Aside from Greg, I know there are some that use to post everyday that aren't posting lately. I know that I haven't posted much lately, but I have a good reason. It's only been a week since my heart attack and I'm recovering. I love this forum and will get back to regular daily postings soon. I hope all the regulars come back soon.


----------



## Pokeymeg (Dec 20, 2012)

It could just be the season....I'm sure everyone is very busy with the holidays


----------



## Spn785 (Dec 20, 2012)

sibi said:


> Aside from Greg, I know there are some that use to post everyday that aren't posting lately. I know that I haven't posted much lately, but I have a good reason. It's only been a week since my heart attack and I'm recovering. I love this forum and will get back to regular daily postings soon. I hope all the regulars come back soon.
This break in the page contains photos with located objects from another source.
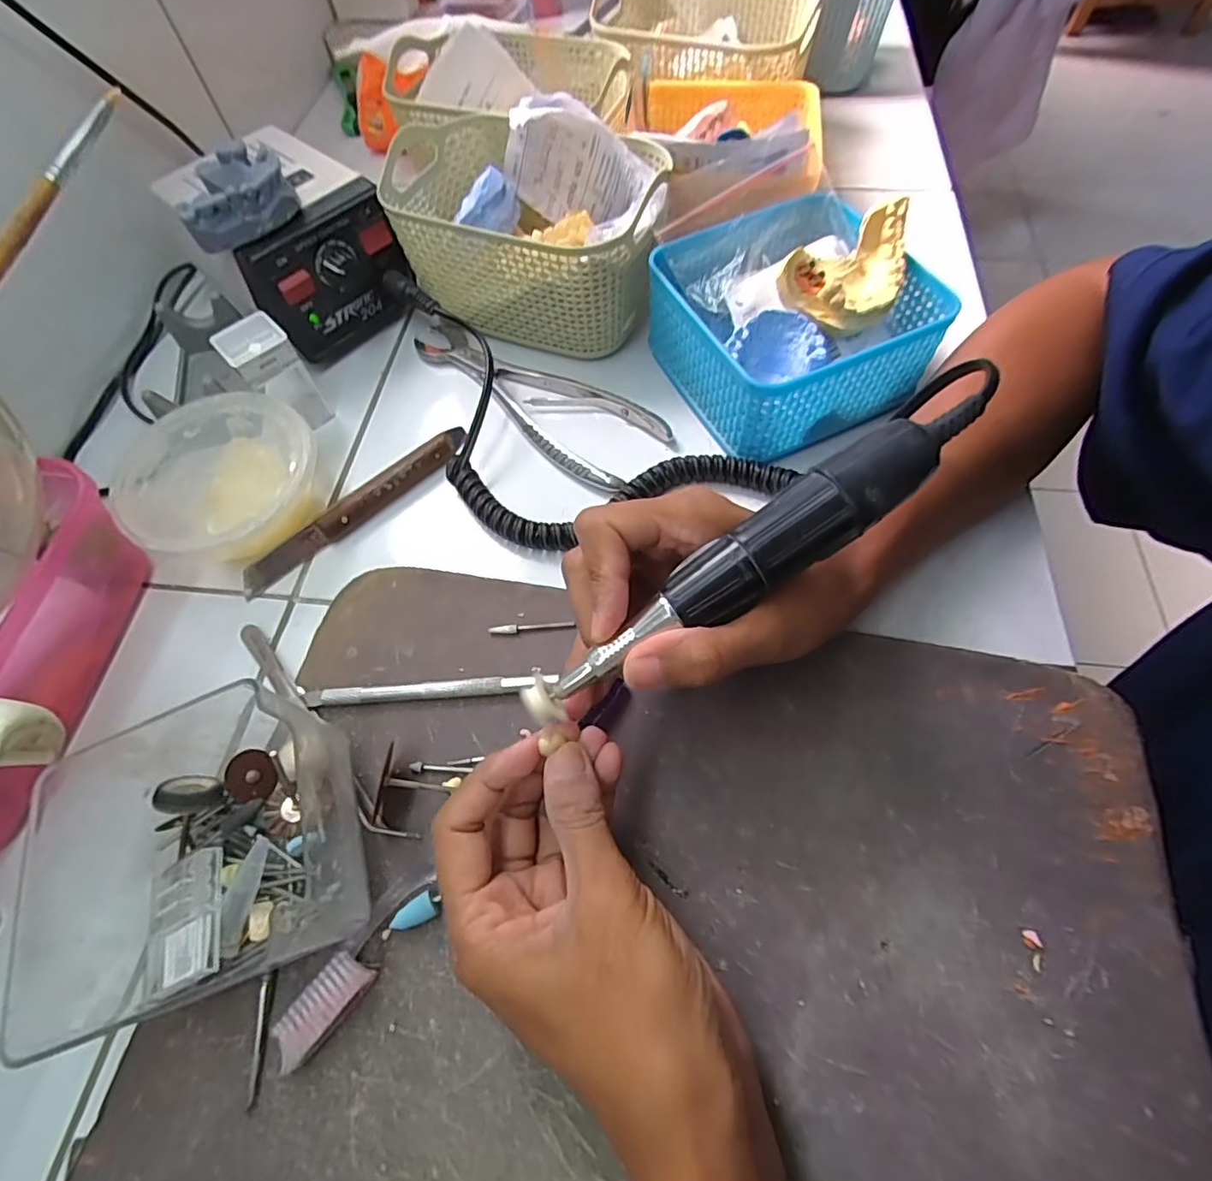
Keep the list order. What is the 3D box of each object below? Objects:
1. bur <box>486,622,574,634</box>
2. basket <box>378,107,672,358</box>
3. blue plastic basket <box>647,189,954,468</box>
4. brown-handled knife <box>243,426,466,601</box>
[{"bbox_3d":[-0.038,0.019,0.296,0.044,0.004,0.004,-4,63,2],"label":"bur"},{"bbox_3d":[-0.053,-0.239,0.395,0.184,0.081,0.132,15,65,11],"label":"basket"},{"bbox_3d":[0.109,-0.156,0.344,0.131,0.062,0.134,-26,64,-10],"label":"blue plastic basket"},{"bbox_3d":[-0.143,-0.050,0.336,0.148,0.013,0.017,-38,67,-15],"label":"brown-handled knife"}]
I'm sorry to hear that! I hope you are doing better.

I have noticed some of the regulars not posting as much either, but I just assumed it was the holidays.


----------



## tickle (Dec 20, 2012)

There has been slow traffic nothing to comment on and the seasonsthe northeast had sandy to deal with also.send him pm maybe he is sick and can use a shout out from a friend.


----------



## tortadise (Dec 20, 2012)

It is his aldabras egg laying season. So im sure he is very busy with the biggens laying eggs. My 2 centa.


----------



## Jacqui (Dec 20, 2012)

Greg may not have posted, but I know he was online here just last night.


----------



## yagyujubei (Dec 20, 2012)

Don't make him get a restraining order.


----------



## wellington (Dec 20, 2012)

Jacqui said:


> Greg may not have posted, but I know he was online here just last night.



Ha, ha, that's funny, because I checked also to see if he had been on. He has been lurking, but not posting. I'm going to pm him and make sure all is okay.
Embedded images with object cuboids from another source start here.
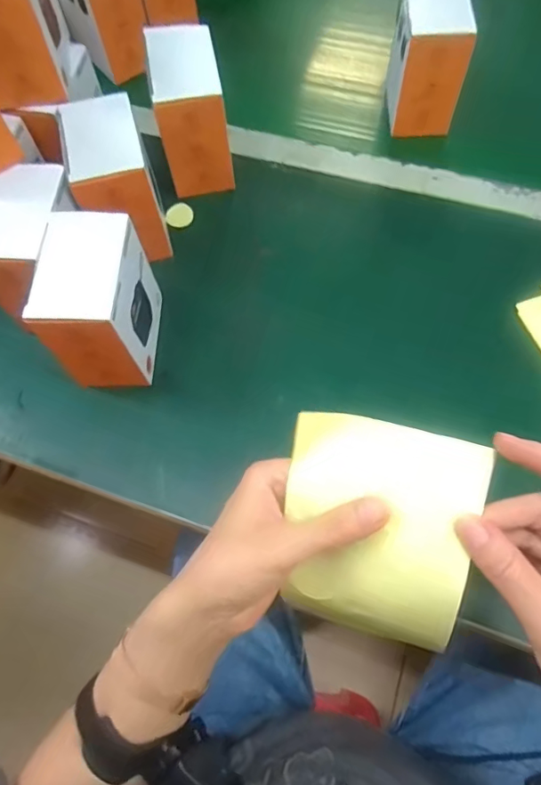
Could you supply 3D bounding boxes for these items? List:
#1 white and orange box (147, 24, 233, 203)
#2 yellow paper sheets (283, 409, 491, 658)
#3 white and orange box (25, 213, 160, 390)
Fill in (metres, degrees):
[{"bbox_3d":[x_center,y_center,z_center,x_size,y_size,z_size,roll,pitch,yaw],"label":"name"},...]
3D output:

Well, guess I'm not going to pm him, he has it disabled. No email either. I sure hope all is alright with him and his family, two and four legged.


----------



## Spn785 (Dec 20, 2012)

Well I just noticed that he has been on today. I hope he sees this and lets us know if everything is okay.


----------



## Laura (Dec 20, 2012)

send him a message.. he may not want to answer publicly...


----------



## wellington (Dec 20, 2012)

Laura said:


> send him a message.. he may not want to answer publicly...



He does not have his pm or email enabled anymore. He did post on his thread today. He also said he would post a pic once in a while on his thread. Hoping all is well.


A couple more that has come to mind is Kristina and Laurie. They aren't posting much either. Even Tom doesn't post as much or Zamric. I know there's more, but I can't think of their names. Hoping its the busy Christmas season and we aren't loosing them.


----------



## sibi (Dec 20, 2012)

That made me laugh so hard I thought I would have another attack =P



yagyujubei said:


> Don't make him get a restraining order.


----------



## TortoiseBoy1999 (Dec 21, 2012)

bigred said:


> I have noticed him not posting as much



Ditto :-/ I miss them all ......


----------



## ascott (Dec 22, 2012)

> That made me laugh so hard I thought I would have another attack =P
> 
> Don't make him get a restraining order.



Now I am rolling here....please, no heart attacks nor restraining orders....


----------



## LuckysGirl007 (Dec 27, 2012)

Me too! Perhaps it is the season. Plus maybe a lot of torts are in hibernation now so not much to say??? Idk. COME BACK EVERONE!!


----------